Recorded data
○ ○ ○ ○
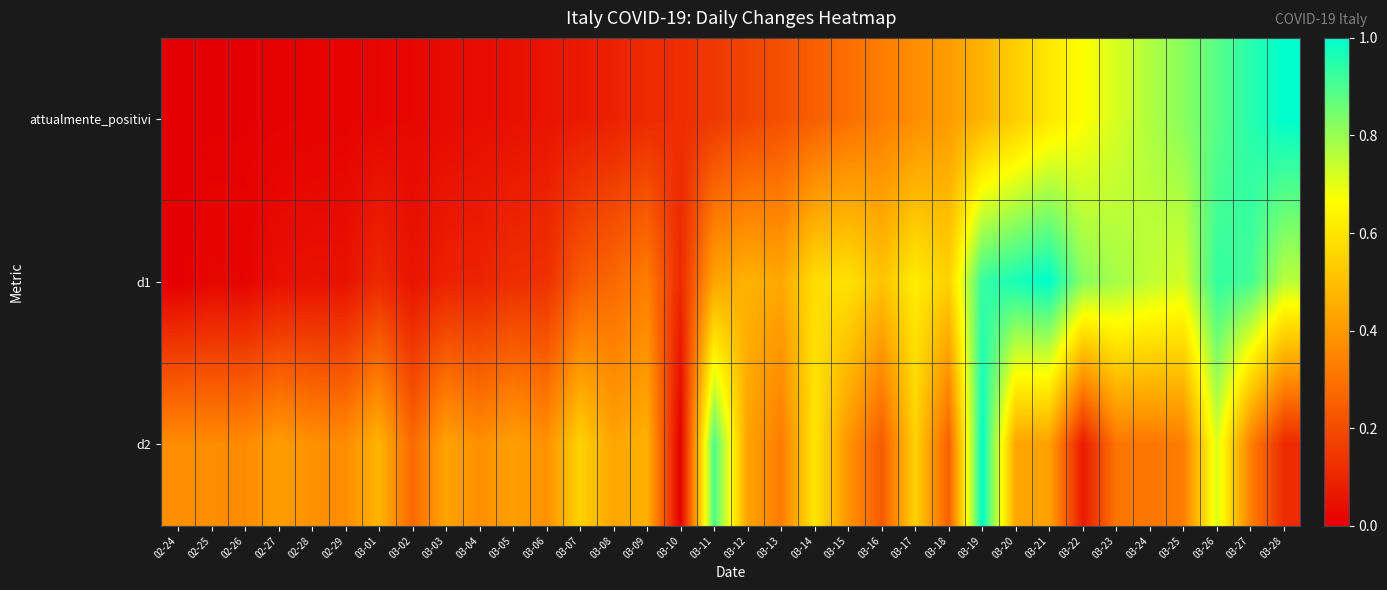

What is the spread (max minus min) of values at 03-11?

0.8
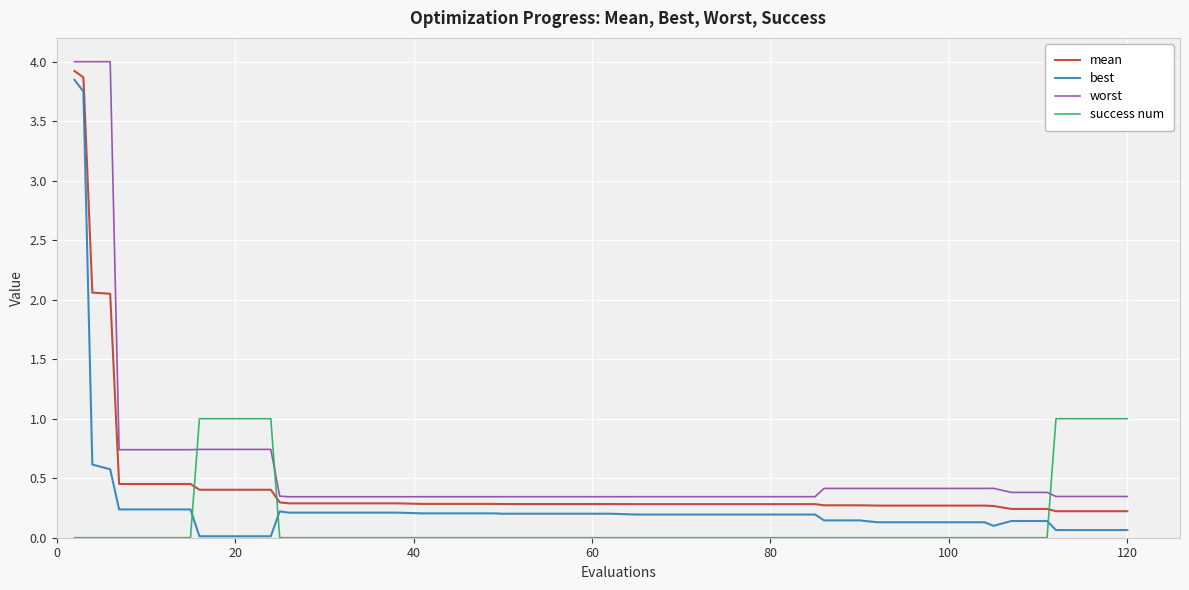

Which series has the largest total across all categories?

worst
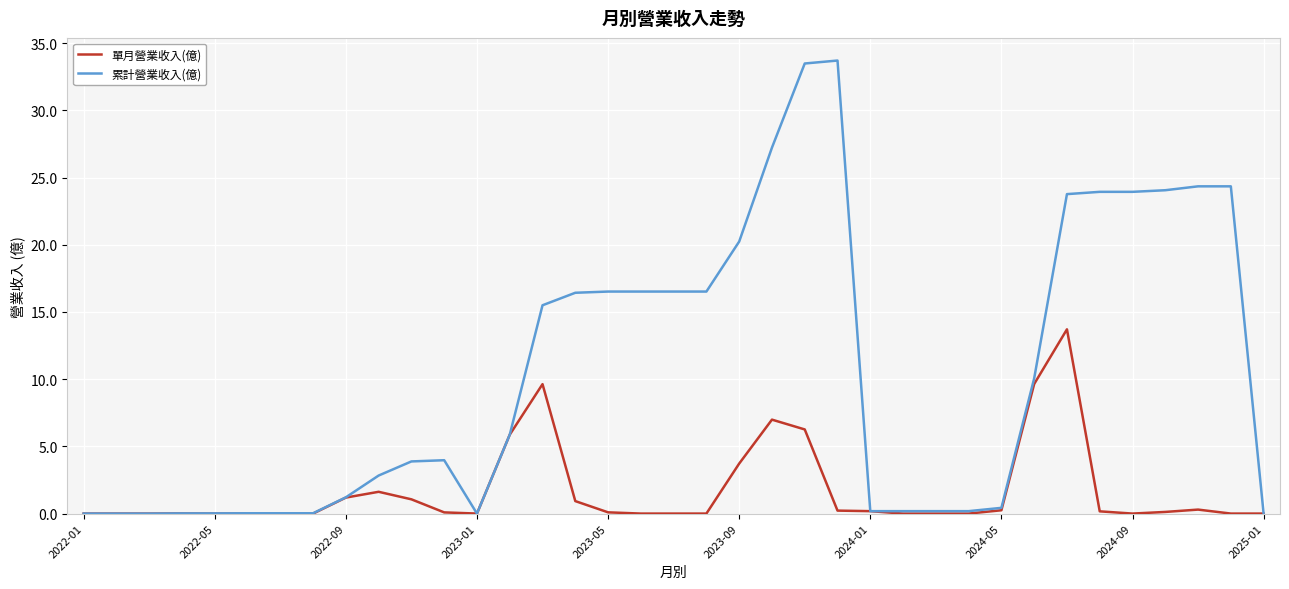

How many categories are shown in the chart?

37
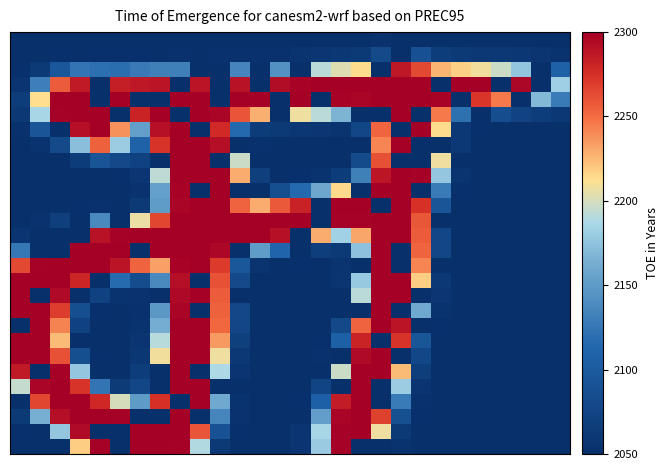

At how many categories does at least one series exceed 226?

25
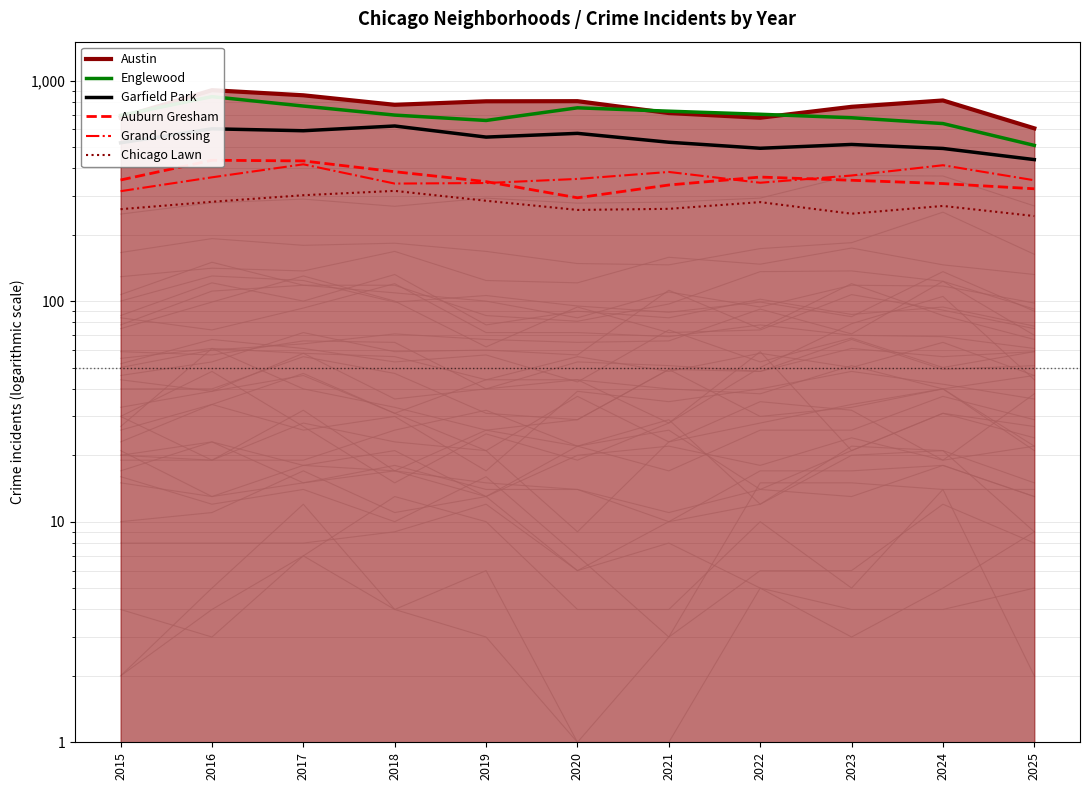

At 2016, list the series in order from largest to smallest.

Austin, Englewood, Garfield Park, Auburn Gresham, Grand Crossing, Chicago Lawn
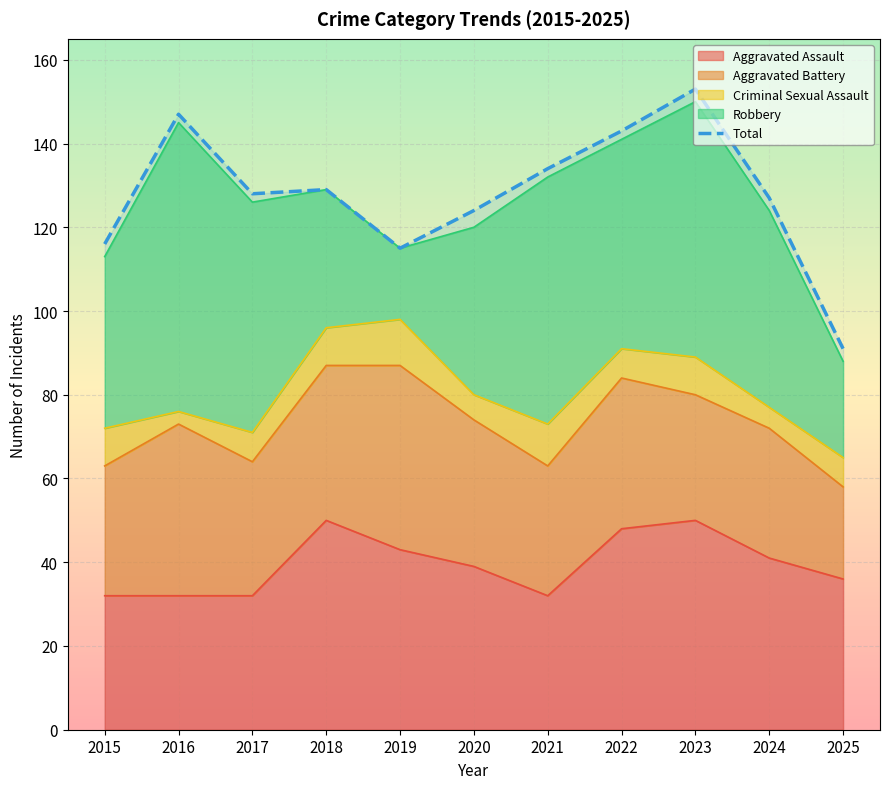

What is the difference between the maximum and minimum values?

62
○ ○ ○ ○
## WHAT TO DO
Turn all of the material into a Markdown table with the columns n and Line. Give each non-blank line its own row, numbered in order, and leave the pictures out.

## SOLVED EXERCISE
| n | Line |
|---|---|
| 1 | What is the spread (max minus min) of values at 03-11? |
| 2 | 0.8 |
| 3 | Which series has the largest total across all categories? |
| 4 | worst |
| 5 | How many categories are shown in the chart? |
| 6 | 37 |
| 7 | At how many categories does at least one series exceed 226? |
| 8 | 25 |
| 9 | At 2016, list the series in order from largest to smallest. |
| 10 | Austin, Englewood, Garfield Park, Auburn Gresham, Grand Crossing, Chicago Lawn |
| 11 | What is the difference between the maximum and minimum values? |
| 12 | 62 |